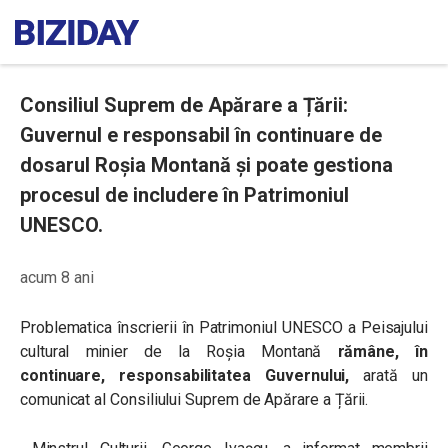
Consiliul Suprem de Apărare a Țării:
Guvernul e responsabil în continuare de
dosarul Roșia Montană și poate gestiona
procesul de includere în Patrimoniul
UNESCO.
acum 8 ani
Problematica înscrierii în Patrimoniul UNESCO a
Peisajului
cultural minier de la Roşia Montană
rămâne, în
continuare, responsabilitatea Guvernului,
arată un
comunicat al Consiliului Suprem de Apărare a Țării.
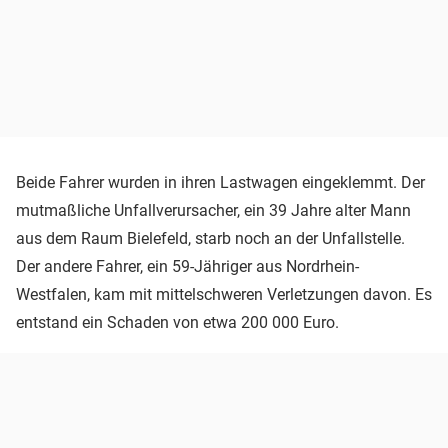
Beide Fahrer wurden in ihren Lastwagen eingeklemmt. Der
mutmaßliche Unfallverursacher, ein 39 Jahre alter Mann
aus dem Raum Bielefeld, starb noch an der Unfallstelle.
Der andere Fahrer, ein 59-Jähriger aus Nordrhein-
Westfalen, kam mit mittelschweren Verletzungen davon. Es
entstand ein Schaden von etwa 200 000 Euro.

(AIM OF THE EXERCISE) Retype the part of the records that opens with the line containing "Beide Fahrer wurden" and runs to the end of the records, keeping every line unchanged.

(TASK RESULT)
Beide Fahrer wurden in ihren Lastwagen eingeklemmt. Der
mutmaßliche Unfallverursacher, ein 39 Jahre alter Mann
aus dem Raum Bielefeld, starb noch an der Unfallstelle.
Der andere Fahrer, ein 59-Jähriger aus Nordrhein-
Westfalen, kam mit mittelschweren Verletzungen davon. Es
entstand ein Schaden von etwa 200 000 Euro.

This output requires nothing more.